• Available data

====

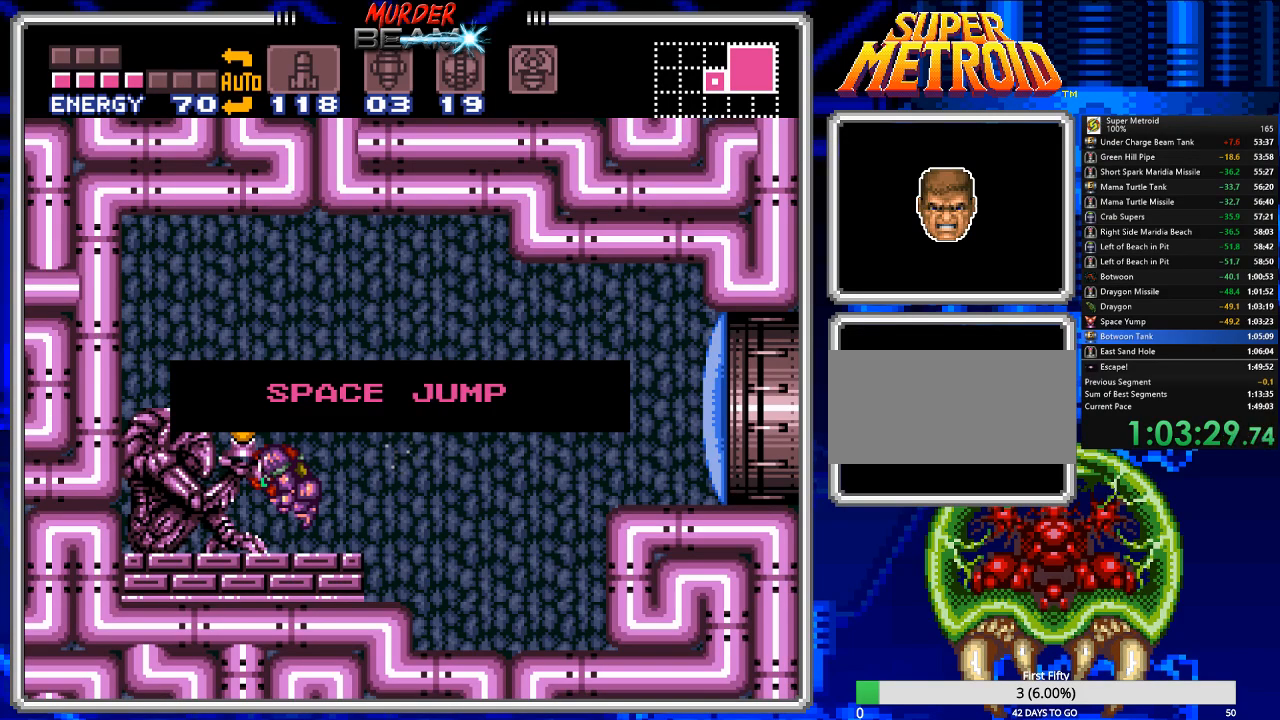
Gameplay with a controller (Nintendo layout); each line is a JSON object with the inputs held at the frame after it. "events" lists button and stick changes between this image and that frame as [ms after this image, input, new state], when the widget could be followed in between. Not read: L3 R3 SELECT.
{"buttons": ["B", "DPAD_RIGHT"], "events": [[17, "A", "down"], [83, "A", "up"], [217, "A", "down"], [250, "A", "up"], [350, "A", "down"], [417, "A", "up"]]}
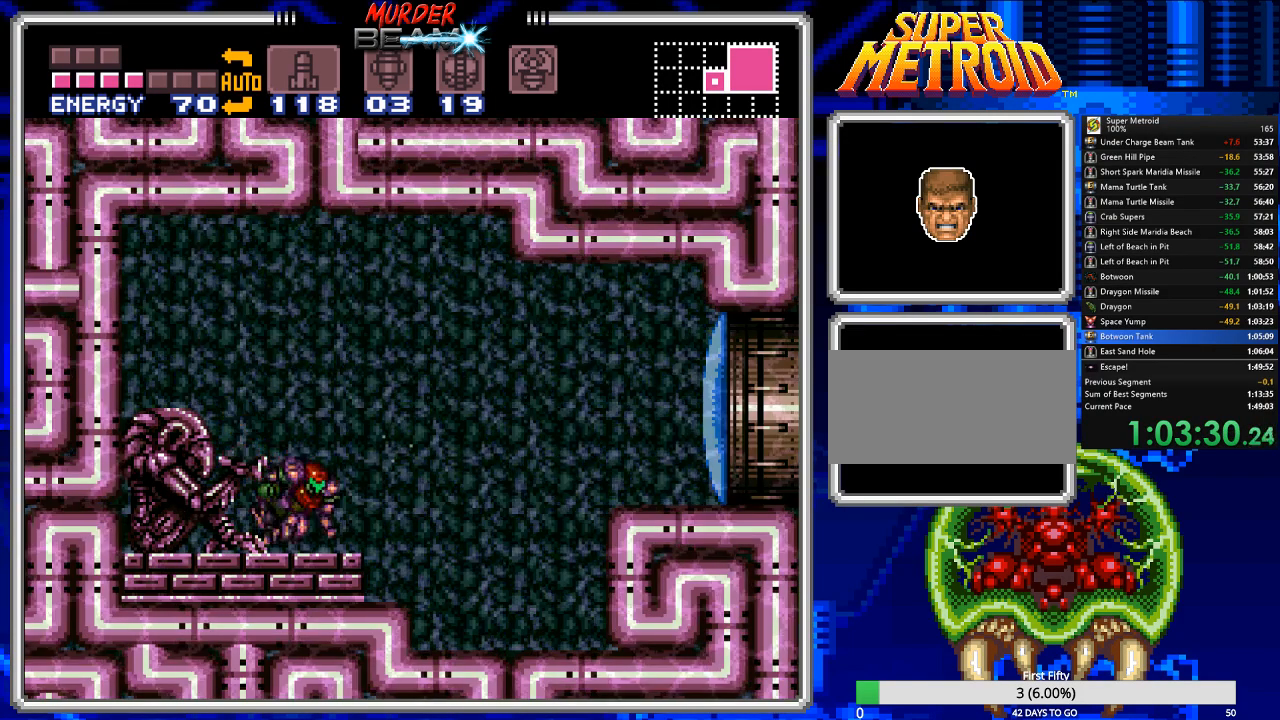
{"buttons": ["B", "DPAD_RIGHT"], "events": [[100, "X", "down"], [167, "X", "up"]]}
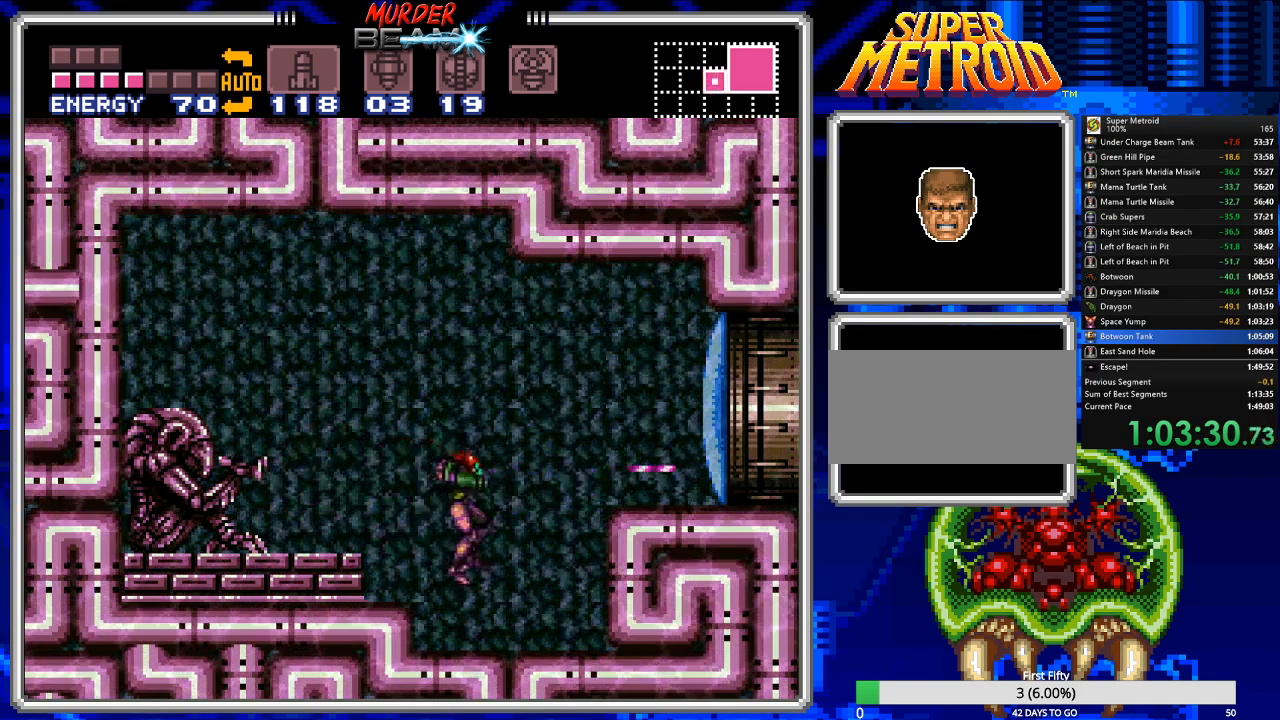
{"buttons": ["B", "DPAD_RIGHT"], "events": [[33, "DPAD_RIGHT", "up"], [233, "DPAD_RIGHT", "down"], [267, "A", "down"], [450, "A", "up"]]}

====

• Task item
Return the complete material exactly as it appears, without images.

• Expected answer
Gameplay with a controller (Nintendo layout); each line is a JSON object with the inputs held at the frame after it. "events" lists button and stick changes between this image and that frame as [ms after this image, input, new state], when the widget could be followed in between. Not read: L3 R3 SELECT.
{"buttons": ["B", "DPAD_RIGHT"], "events": [[17, "A", "down"], [83, "A", "up"], [217, "A", "down"], [250, "A", "up"], [350, "A", "down"], [417, "A", "up"]]}
{"buttons": ["B", "DPAD_RIGHT"], "events": [[100, "X", "down"], [167, "X", "up"]]}
{"buttons": ["B", "DPAD_RIGHT"], "events": [[33, "DPAD_RIGHT", "up"], [233, "DPAD_RIGHT", "down"], [267, "A", "down"], [450, "A", "up"]]}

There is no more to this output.